ASSIGNMENT: Look at each line of the listing. Copy those that hold the string "knee".

══ MATERIAL FOR THIS TASK

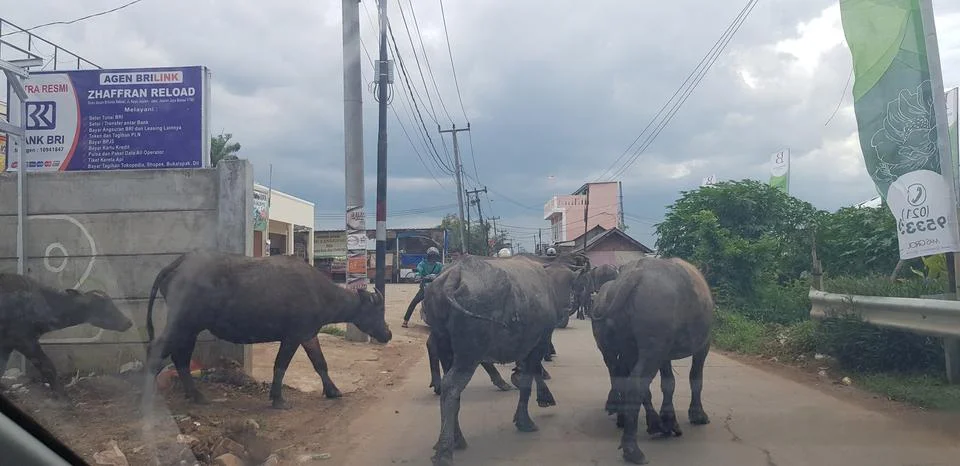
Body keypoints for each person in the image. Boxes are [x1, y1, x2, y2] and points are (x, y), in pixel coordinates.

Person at [402, 246, 443, 328]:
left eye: (435, 256)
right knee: (414, 303)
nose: (433, 258)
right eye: (431, 256)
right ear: (428, 256)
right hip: (425, 288)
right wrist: (418, 276)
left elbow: (443, 272)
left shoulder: (439, 265)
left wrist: (435, 276)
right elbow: (418, 271)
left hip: (436, 288)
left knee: (443, 303)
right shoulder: (422, 264)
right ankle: (405, 321)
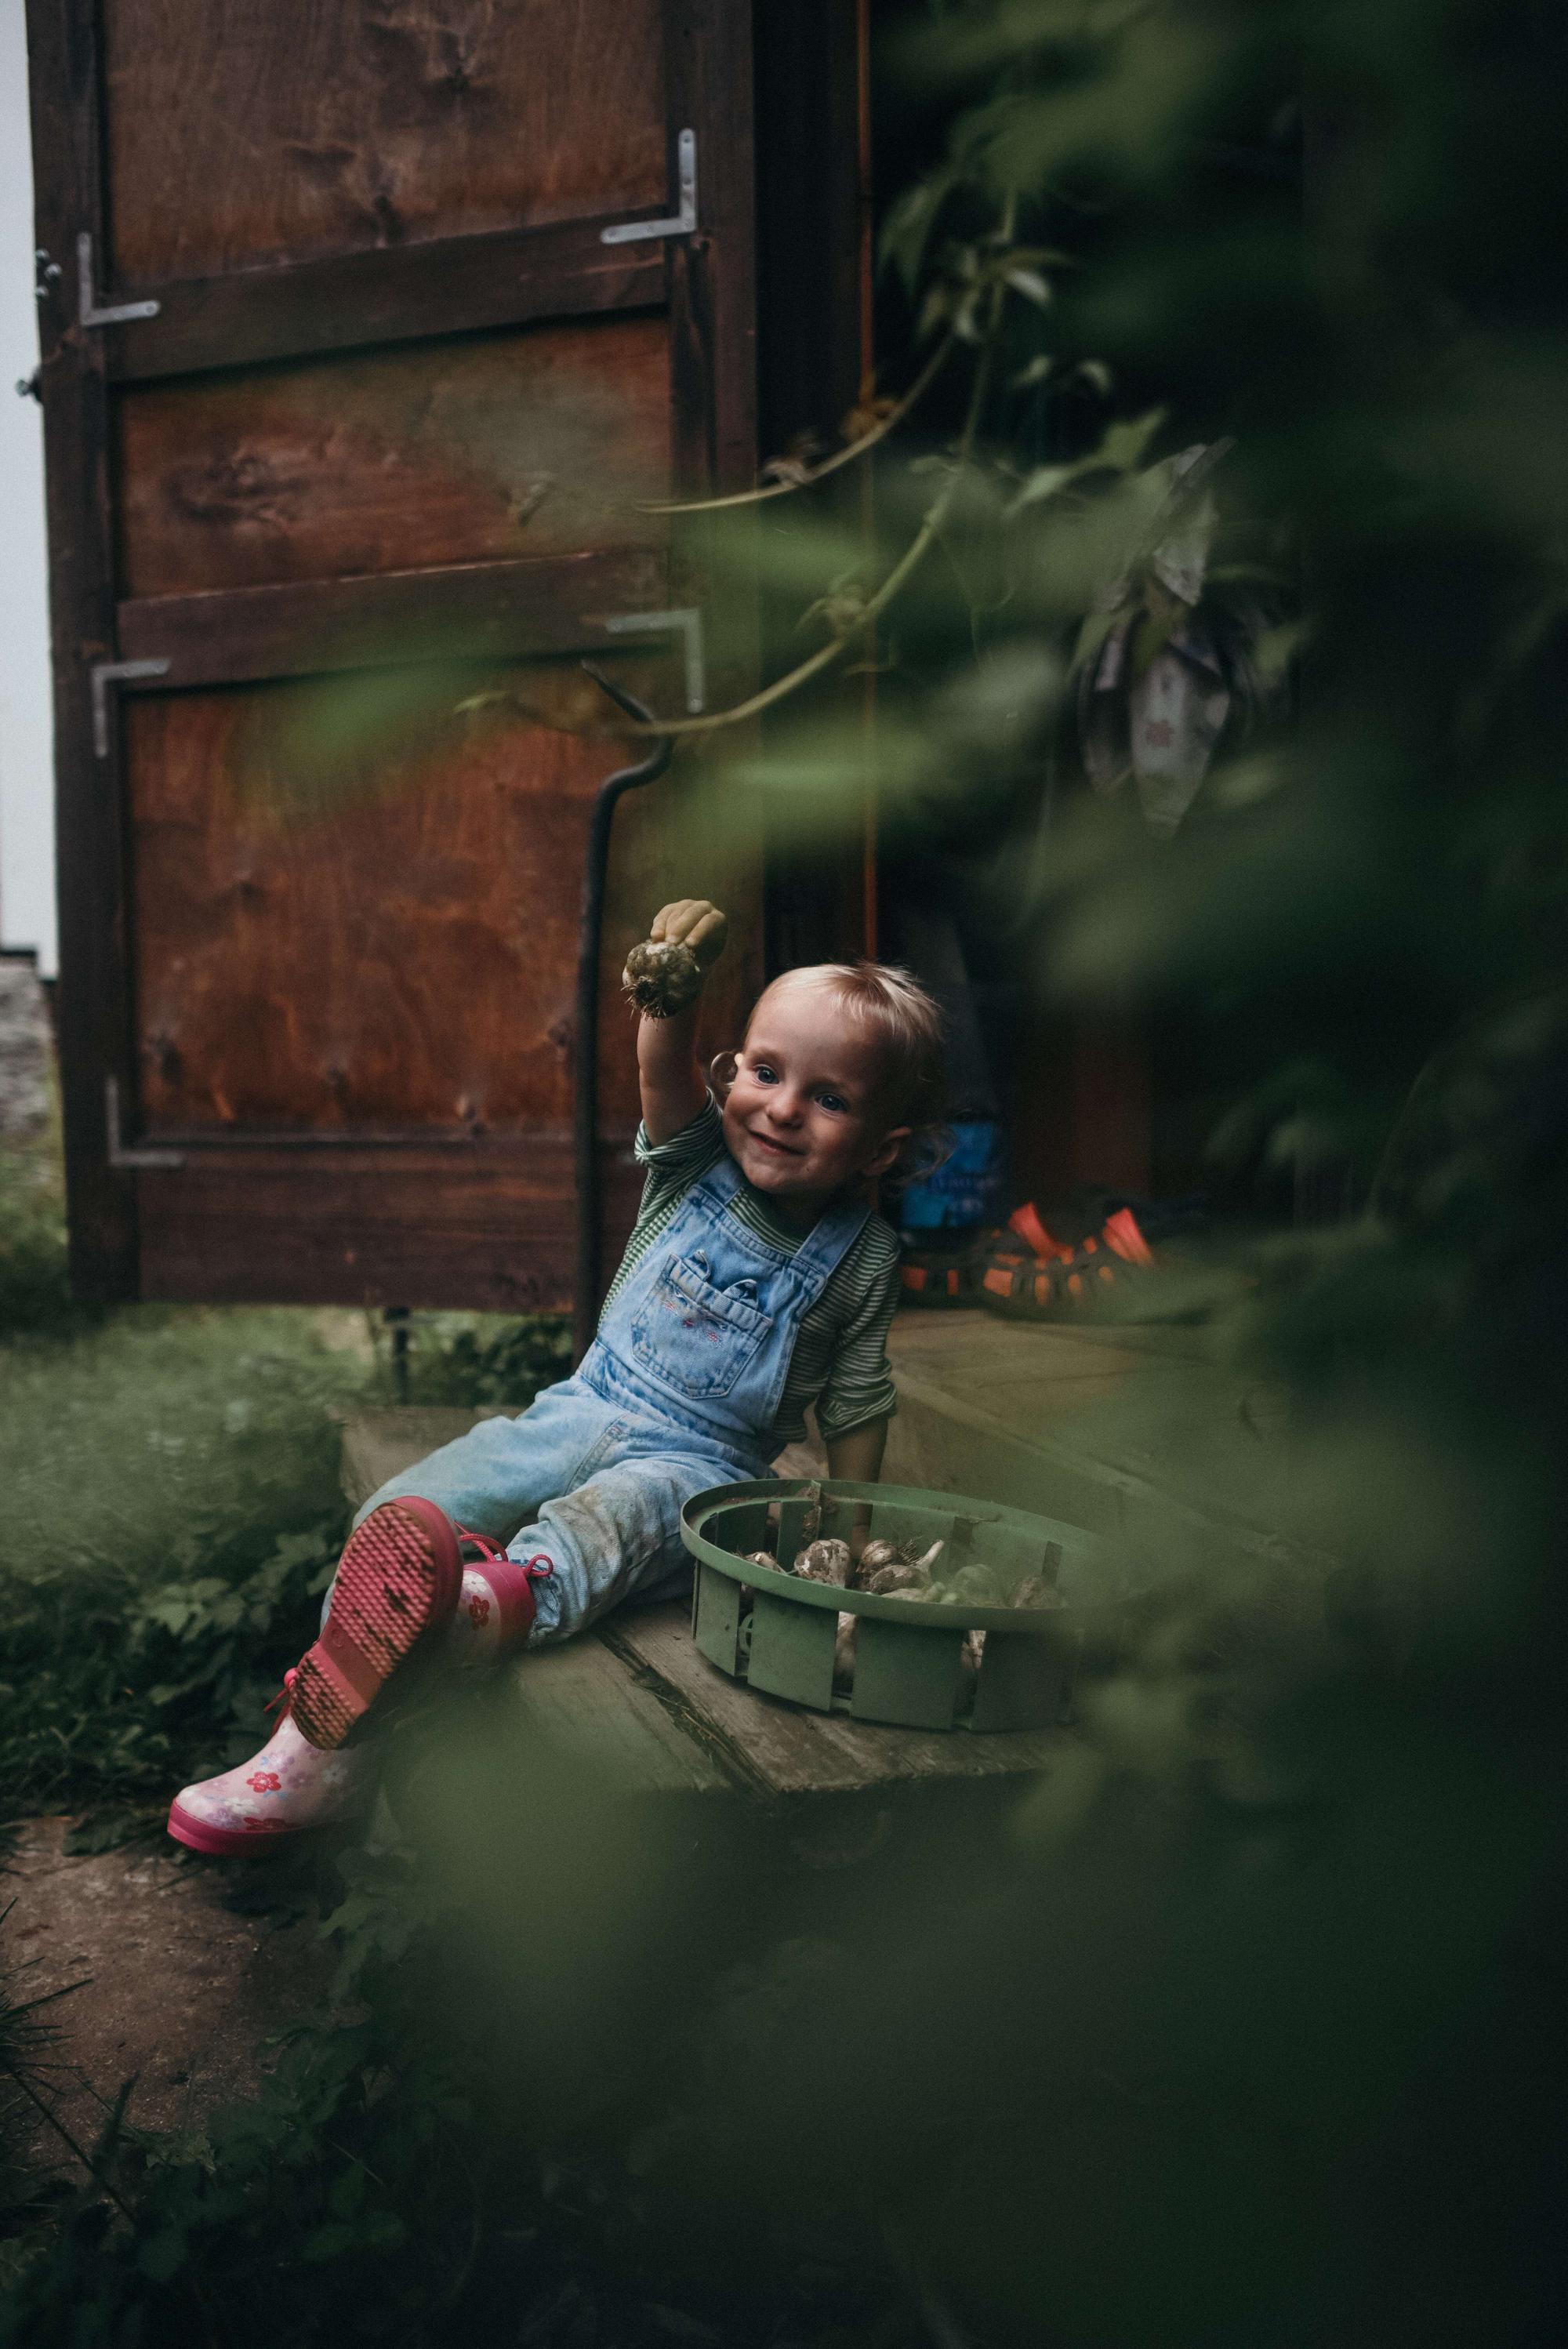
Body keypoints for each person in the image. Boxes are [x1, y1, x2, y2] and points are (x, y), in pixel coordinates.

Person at [168, 899, 947, 1853]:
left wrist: (850, 1531)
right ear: (728, 1072)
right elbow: (658, 1066)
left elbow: (858, 1396)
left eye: (829, 1098)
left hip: (704, 1463)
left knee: (612, 1521)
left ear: (880, 1148)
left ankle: (477, 1612)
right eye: (765, 1070)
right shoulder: (694, 1163)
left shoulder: (861, 1255)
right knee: (408, 1506)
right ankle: (319, 1743)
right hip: (582, 1406)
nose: (782, 1107)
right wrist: (668, 993)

════

ANSWER SPACE:
right knee: (414, 303)
left knee: (443, 303)
left knee: (612, 1521)
right knee: (408, 1506)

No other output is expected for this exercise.